[Opening STORED DATA section]

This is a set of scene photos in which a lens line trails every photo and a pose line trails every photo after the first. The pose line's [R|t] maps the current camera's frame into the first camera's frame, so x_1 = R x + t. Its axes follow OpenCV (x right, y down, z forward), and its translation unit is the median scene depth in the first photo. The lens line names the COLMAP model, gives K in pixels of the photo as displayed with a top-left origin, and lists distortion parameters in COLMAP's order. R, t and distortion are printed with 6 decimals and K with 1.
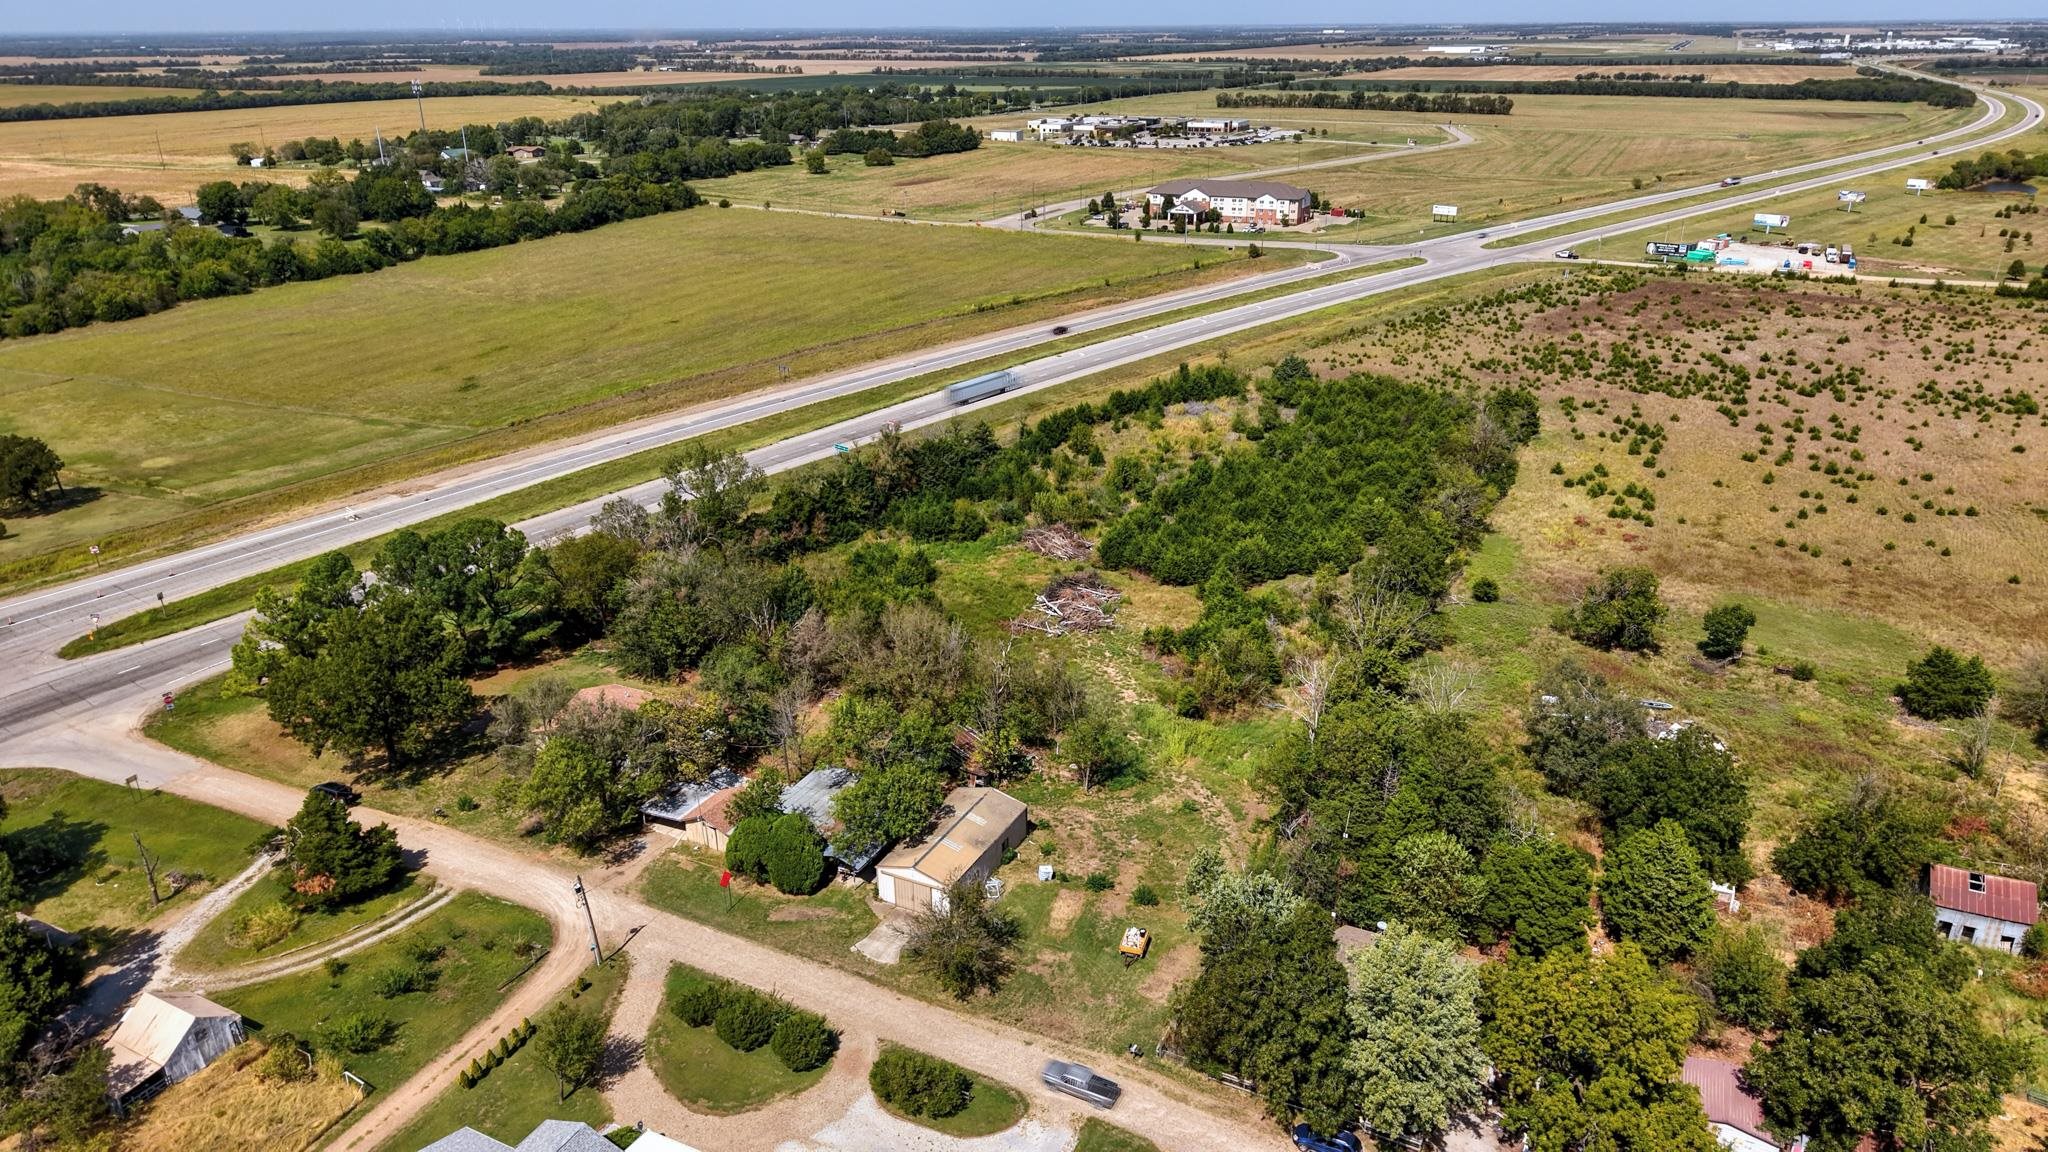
lens RADIAL K [[1437.4, 0, 1055.4], [0, 1437.4, 569.1], [0, 0, 1]] dist [0.030261, -0.035699]
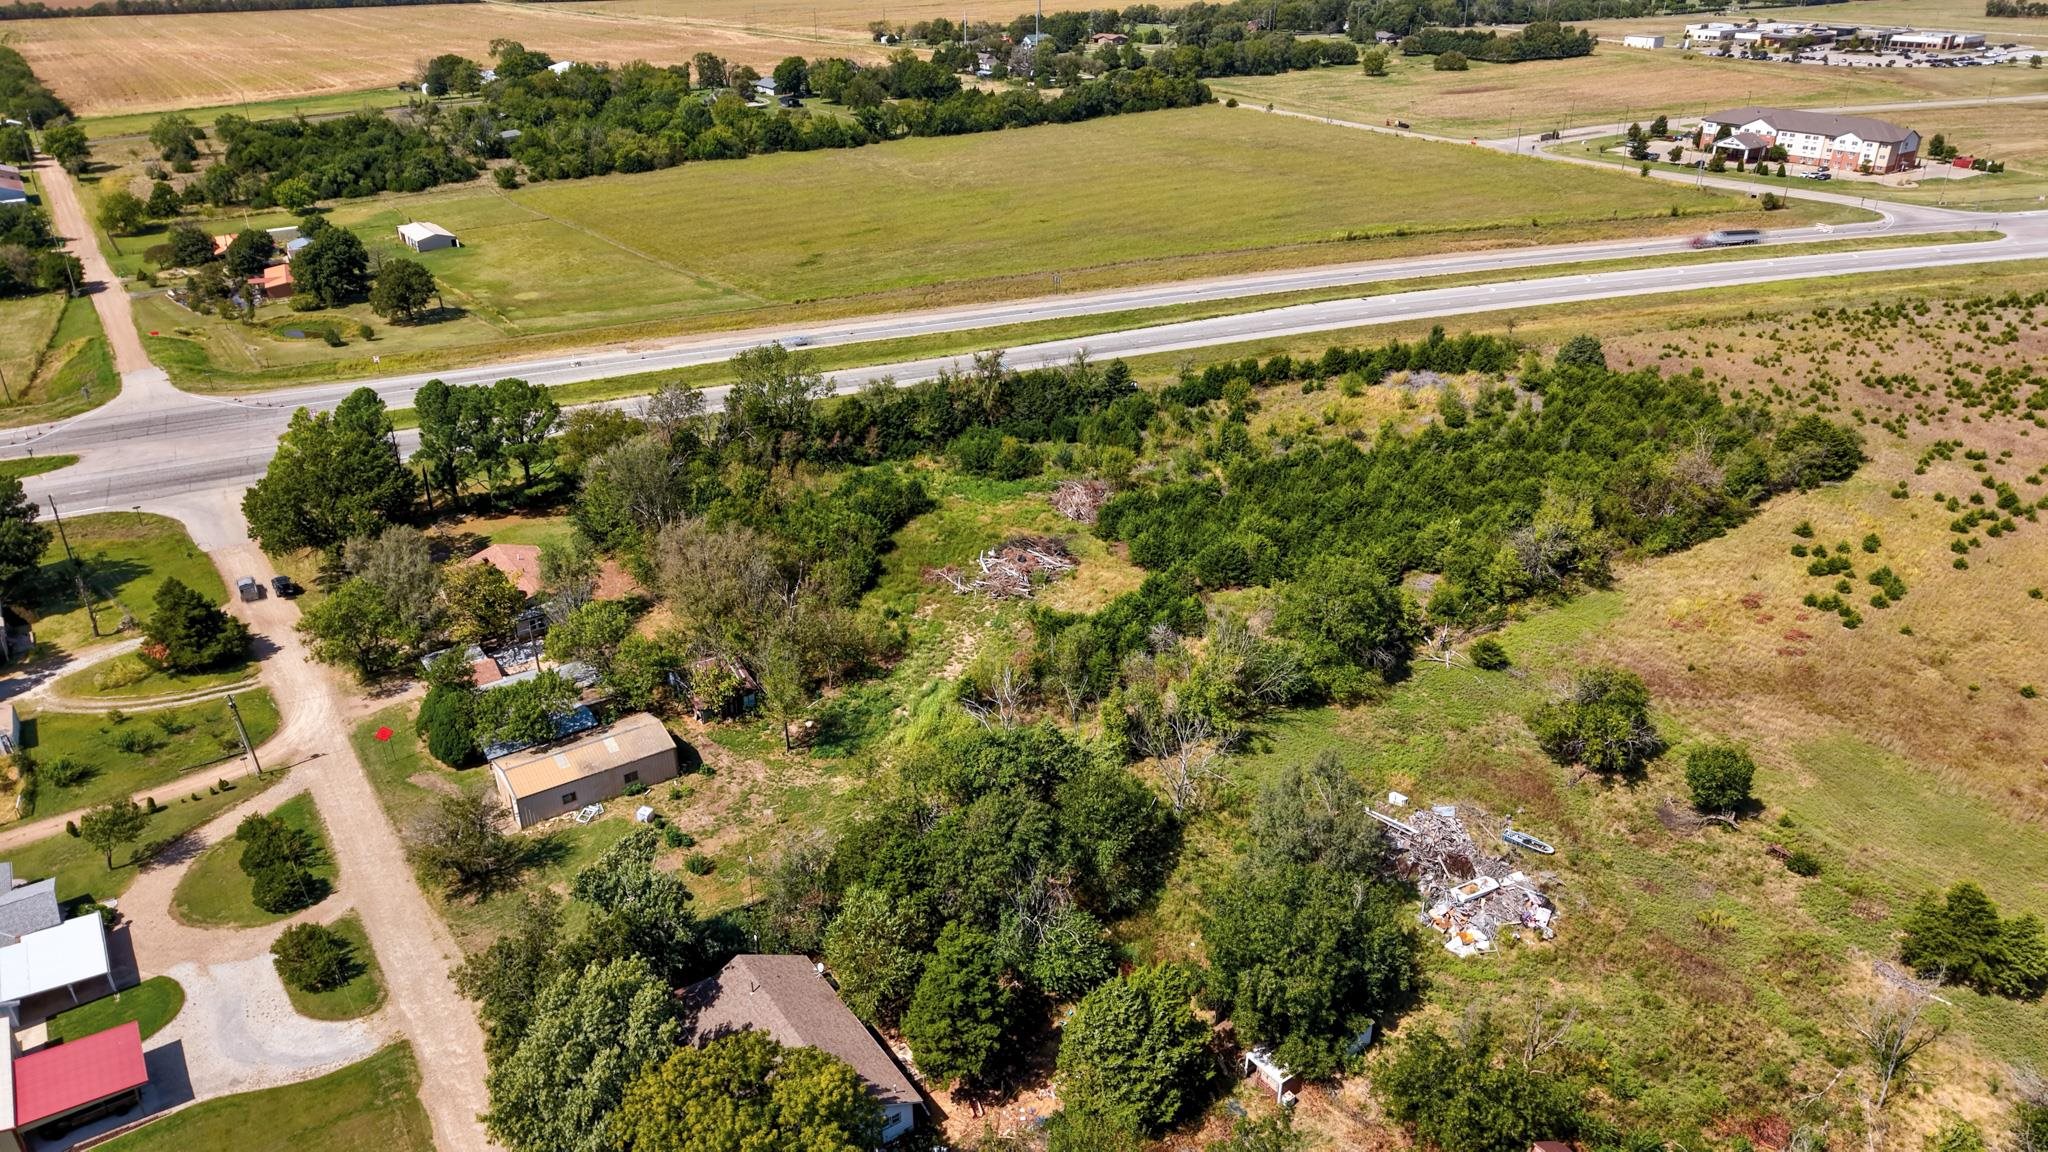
lens RADIAL K [[1437.4, 0, 1055.4], [0, 1437.4, 569.1], [0, 0, 1]] dist [0.030261, -0.035699]
pose [[0.866794, 0.210753, -0.451943, 0.289690], [-0.178008, 0.977361, 0.114362, -0.053826], [0.465813, -0.018679, 0.884686, 0.105836]]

[Closing STORED DATA section]

Exclude every picture and copy the remaining data exactly.

This is a set of scene photos in which a lens line trails every photo and a pose line trails every photo after the first. The pose line's [R|t] maps the current camera's frame into the first camera's frame, so x_1 = R x + t. Its axes follow OpenCV (x right, y down, z forward), and its translation unit is the median scene depth in the first photo. The lens line names the COLMAP model, gives K in pixels of the photo as displayed with a top-left origin, and lists distortion parameters in COLMAP's order. R, t and distortion are printed with 6 decimals and K with 1.
lens RADIAL K [[1437.4, 0, 1055.4], [0, 1437.4, 569.1], [0, 0, 1]] dist [0.030261, -0.035699]
lens RADIAL K [[1437.4, 0, 1055.4], [0, 1437.4, 569.1], [0, 0, 1]] dist [0.030261, -0.035699]
pose [[0.866794, 0.210753, -0.451943, 0.289690], [-0.178008, 0.977361, 0.114362, -0.053826], [0.465813, -0.018679, 0.884686, 0.105836]]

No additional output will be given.